- **Brief**
Pick out each line in the records below that contains the word "shown".

□ □ □ □ □ □ □

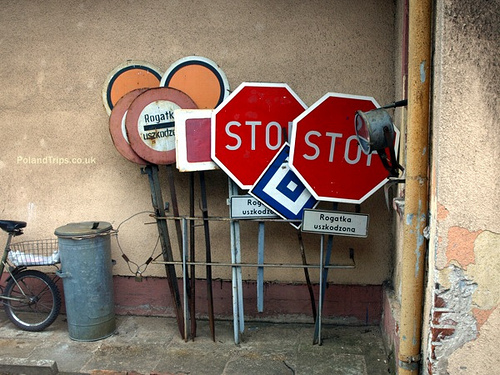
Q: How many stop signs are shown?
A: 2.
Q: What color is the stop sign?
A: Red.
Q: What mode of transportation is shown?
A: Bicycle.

□ □ □ □ □ □ □

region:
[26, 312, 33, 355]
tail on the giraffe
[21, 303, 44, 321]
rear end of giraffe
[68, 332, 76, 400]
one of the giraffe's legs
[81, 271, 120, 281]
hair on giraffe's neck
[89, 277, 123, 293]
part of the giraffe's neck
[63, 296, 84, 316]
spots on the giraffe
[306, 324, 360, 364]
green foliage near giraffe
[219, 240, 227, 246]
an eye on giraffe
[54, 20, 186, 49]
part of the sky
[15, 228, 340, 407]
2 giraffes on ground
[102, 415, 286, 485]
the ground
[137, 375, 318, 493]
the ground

□ □ □ □ □ □ □

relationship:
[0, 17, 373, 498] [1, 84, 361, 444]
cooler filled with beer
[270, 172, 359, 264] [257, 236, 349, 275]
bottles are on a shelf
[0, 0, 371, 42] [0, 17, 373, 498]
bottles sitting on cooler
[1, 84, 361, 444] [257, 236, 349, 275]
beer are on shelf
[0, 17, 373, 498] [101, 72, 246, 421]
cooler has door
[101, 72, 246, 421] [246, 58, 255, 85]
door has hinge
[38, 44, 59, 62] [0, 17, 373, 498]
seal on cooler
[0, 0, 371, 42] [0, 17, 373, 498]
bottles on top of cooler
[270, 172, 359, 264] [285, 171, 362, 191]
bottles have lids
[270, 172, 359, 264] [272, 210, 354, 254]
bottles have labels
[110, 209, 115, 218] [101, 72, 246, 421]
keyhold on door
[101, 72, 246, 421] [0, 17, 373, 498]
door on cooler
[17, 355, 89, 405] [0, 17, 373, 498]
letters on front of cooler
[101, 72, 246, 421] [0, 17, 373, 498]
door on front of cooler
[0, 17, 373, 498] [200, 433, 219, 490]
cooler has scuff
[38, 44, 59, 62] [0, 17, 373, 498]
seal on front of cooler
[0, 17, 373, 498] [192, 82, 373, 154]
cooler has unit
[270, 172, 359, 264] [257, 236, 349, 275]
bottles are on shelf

□ □ □ □ □ □ □

- **Response**
Q: How many stop signs are shown?
Q: What mode of transportation is shown?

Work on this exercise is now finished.